Crap. This isn't just about Katie. It's about the realization I had tonight that all of the friendships I have in Cokeville seem to be all initiated by me. I'm sure I'm exaggerating and being a drama queen. But right now it feels like if I ever want to spend time with anyone, I have to initiate it. Rarely does anyone just stop by my house, I go to theirs. No one calls me for company. Most of the phone calls I get are usually just when someone needs something. People are just too busy with their families.
To be fair, I'm not as outgoing as I could be. I go through spurts where I try to get out a lot, go to the library and get involved with town activities, but other times I can be holed up in my house for days at a time. If I'm being honest, I still struggle with my depression, even though my meds are regulated pretty well. It's still just hard to force myself to keep moving sometimes, to keep doing, to think less and busy myself so I don't become melancholy. But a lot of the time I just want to escape to a long nap. And that is not a great tool for relieving loneliness.

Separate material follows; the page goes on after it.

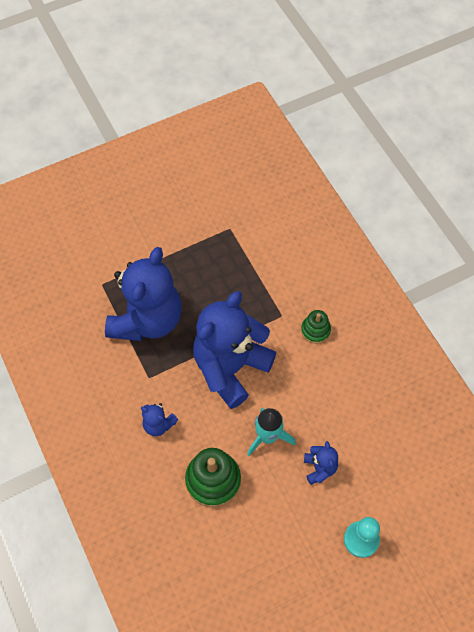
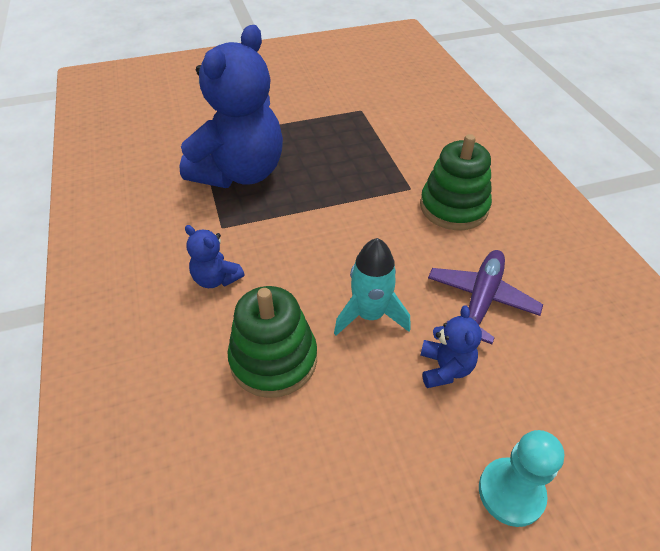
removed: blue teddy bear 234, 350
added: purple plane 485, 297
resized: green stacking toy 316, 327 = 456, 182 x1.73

I've definitely been overly sensitive about not being included in everyday activities with Katie and the rest of the Nates. The fact is that I didn't spend every day with them before Zoe died, so I shouldn't be offended about that same pattern continuing now. I guess I just have a more accute need for their company right now.
I just want to feel like someone needs me. I want to have a friend who just stops by unannounced and stays for 2 hours. Zoe had started doing that. I want someone to call me just to chat. I want someone to bring their kids over and make sugar cookies. I want someone to say, "Let's get a babysitter and drive to Montpelier or Logan." I want to feel welcome enough to take my loud, sometimes pain-in-the-butt kids to my friend's house and not feel like they're wondering when we're gonna leave. I want someone to do crafts with. I want someone to be excited about painting furniture with me. I want a friend I can go over and sweep the kitchen floor for while she washes dishes. I wish I had a house big enough to invite my friend and her kids over for a sleepover and stay up late eating junk and watching movies or playing games.
I wish I could put all of you in a genie bottle, keep it on my desk and rub on it whenever I need some company.